Zum Höhepunkt des Weihnachtskonzerts wurde die Aufführung von Ludwig van Beethovens 4. Sinfonie in B-Dur, op. 60. Zwischen den beiden „heroischen Sinfonien“ 3 und 5, steht die vierte Sinfonie wieder ganz in der Tradition Haydns und Mozarts und weist im romantischen Gestus der Mittelsätze auf Schubert und Schumann voraus. Das Jenaer Orchester und ihr Gastdirigent Christoph-Mathias Müller waren nun ganz in ihrem Element. Was in der „Prometheus“-Ouvertüre schon zu ahnen war, hier wurde es zur freudigen Gewissheit. Beethovens Musik hat in Jena ein ganz besonderes Klangbild. Energisch und vorwärtsdringend, feurig und kraftvoll erklang der erste Satz. Das Haydnsche Vorbild schimmerte noch durch, aber deutlich war zu hören, wie Beethoven die Satztechnik bereits revolutioniert hatte. Voller Freude vernahmen die Zuhörerinnen und Zuhörer das Adagio, den langsamen 2. Satz, klangschön von allen Instrumentengruppen gespielt und den „deutschen Tanz“, eine Art Ländler, den Beethoven ins Scherzo eingebaut hat. Wenn man so will, keimt hier eine Tradition auf, die bis zu den großen Sinfonien Gustav Mahlers reicht. Fast ohne Übergang führte Christoph-Mathias Müller das Scherzo in den Finalsatz „Allegro ma non troppo“ mit seinen raschen Läufen und frohen Klängen über. Mit nie nachlassender Intensität erklang im Orchester die lange nahezu freudig-fröhliche Klangbewegung, die von einer Schlusskadenz gekrönt wird.
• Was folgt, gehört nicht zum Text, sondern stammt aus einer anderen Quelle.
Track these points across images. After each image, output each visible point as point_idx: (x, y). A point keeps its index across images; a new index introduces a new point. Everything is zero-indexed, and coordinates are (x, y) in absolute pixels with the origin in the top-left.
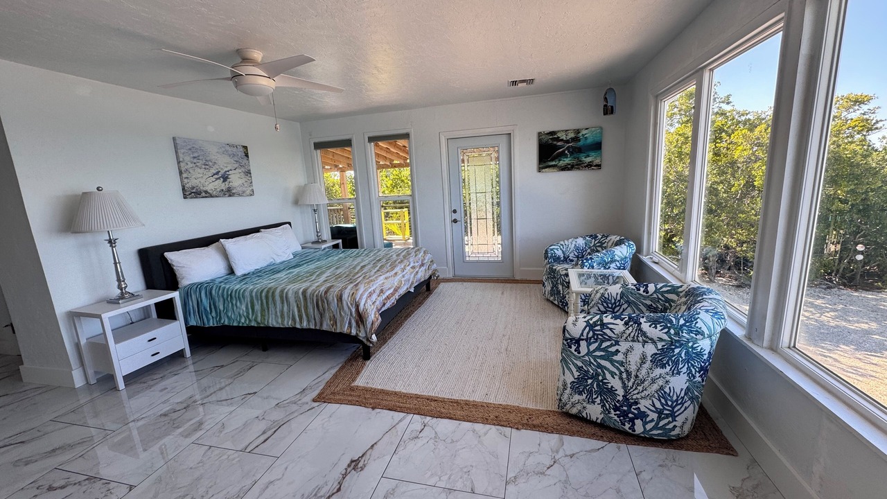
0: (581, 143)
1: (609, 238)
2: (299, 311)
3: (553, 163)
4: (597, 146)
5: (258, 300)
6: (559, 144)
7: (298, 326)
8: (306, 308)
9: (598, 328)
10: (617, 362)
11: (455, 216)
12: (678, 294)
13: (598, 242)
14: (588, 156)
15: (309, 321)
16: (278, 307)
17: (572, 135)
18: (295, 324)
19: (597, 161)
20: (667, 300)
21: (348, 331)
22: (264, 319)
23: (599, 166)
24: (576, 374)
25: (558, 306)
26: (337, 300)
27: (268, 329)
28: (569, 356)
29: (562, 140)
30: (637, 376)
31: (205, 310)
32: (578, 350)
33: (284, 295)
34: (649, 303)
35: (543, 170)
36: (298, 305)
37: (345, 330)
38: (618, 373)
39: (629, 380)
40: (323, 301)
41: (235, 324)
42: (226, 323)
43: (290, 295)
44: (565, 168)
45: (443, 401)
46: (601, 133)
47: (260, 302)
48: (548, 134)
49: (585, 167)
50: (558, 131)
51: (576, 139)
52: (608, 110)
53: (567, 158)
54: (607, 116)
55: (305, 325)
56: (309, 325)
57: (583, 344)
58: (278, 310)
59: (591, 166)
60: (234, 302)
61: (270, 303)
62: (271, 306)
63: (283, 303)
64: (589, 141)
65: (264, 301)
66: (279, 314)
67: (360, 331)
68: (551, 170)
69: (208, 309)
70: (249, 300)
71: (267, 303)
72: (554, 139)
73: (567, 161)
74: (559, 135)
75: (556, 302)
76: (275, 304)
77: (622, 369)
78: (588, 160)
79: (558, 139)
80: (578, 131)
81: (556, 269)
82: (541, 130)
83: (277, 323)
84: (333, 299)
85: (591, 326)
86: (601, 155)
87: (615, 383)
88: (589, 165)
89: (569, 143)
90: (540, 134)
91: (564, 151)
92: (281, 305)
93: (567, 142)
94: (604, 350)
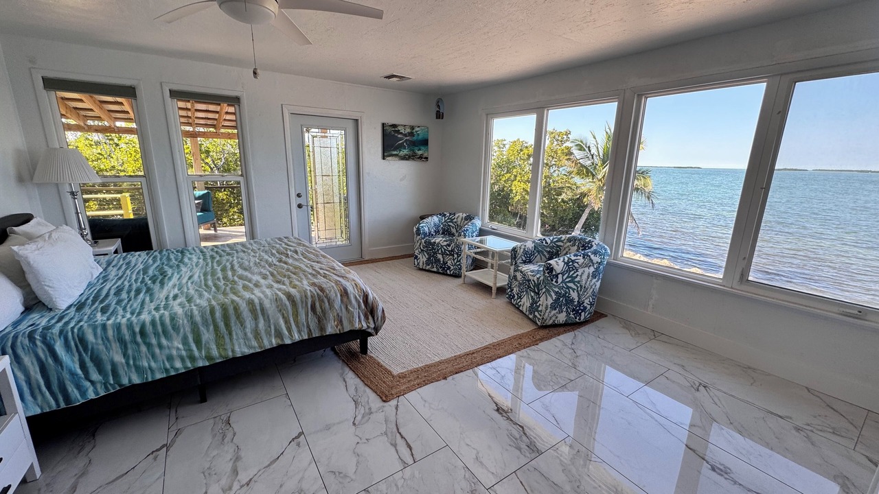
0: (415, 138)
1: (457, 215)
2: (287, 322)
3: (395, 153)
4: (425, 142)
5: (207, 326)
6: (399, 136)
7: (288, 341)
8: (296, 315)
9: (571, 263)
10: (576, 282)
11: (300, 201)
12: (562, 241)
13: (448, 219)
14: (420, 150)
15: (299, 332)
16: (249, 326)
17: (408, 130)
18: (282, 340)
19: (425, 155)
20: (558, 246)
21: (360, 326)
22: (225, 349)
23: (427, 158)
24: (554, 297)
25: (438, 273)
26: (341, 295)
27: (235, 360)
28: (551, 287)
29: (401, 133)
30: (585, 287)
31: (73, 374)
32: (557, 282)
33: (258, 308)
34: (548, 249)
35: (388, 158)
36: (283, 315)
37: (357, 326)
38: (576, 288)
39: (581, 290)
40: (321, 301)
41: (159, 376)
42: (136, 380)
43: (267, 304)
44: (404, 158)
45: (477, 351)
46: (428, 132)
47: (212, 328)
48: (390, 126)
49: (418, 158)
50: (399, 125)
51: (411, 134)
52: (439, 116)
53: (405, 149)
54: (439, 120)
55: (297, 337)
56: (302, 336)
57: (560, 276)
58: (248, 330)
59: (422, 158)
60: (154, 341)
61: (232, 324)
62: (236, 328)
63: (256, 318)
64: (420, 137)
65: (222, 325)
66: (250, 335)
67: (369, 323)
68: (394, 158)
69: (79, 372)
70: (188, 329)
71: (227, 325)
72: (396, 131)
73: (405, 152)
74: (399, 128)
75: (435, 269)
76: (242, 324)
77: (579, 285)
78: (420, 153)
79: (398, 132)
80: (412, 128)
81: (435, 243)
82: (385, 121)
83: (250, 347)
84: (336, 295)
85: (567, 263)
86: (427, 150)
87: (574, 295)
88: (421, 157)
89: (407, 137)
90: (383, 125)
91: (403, 143)
92: (253, 323)
93: (405, 135)
94: (571, 277)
Mit ihrer Spielfreude, mit ihrem ausgewogenen Klang zwischen Streichern, Holz-, Blechbläsern und Pauken verbreiteten alle Musikerinnen und Musiker der Jenaer Philharmonie und ihr Dirigent eine frohe Weihnachtstimmung. Sie wurde noch gesteigert, als unter Christoph-Mathias Müllers Leitung das gesamte Publikum, begleitet von der Jenaer Philharmonie „Es ist ein Ros‘ entsprungen“ und „O du fröhliche“ sang.

Herzlichen Dank für dieses schöne Weihnachtsgeschenk und dem Jenaer Orchester eine gute, erfolgreiche Konzertreise nach China.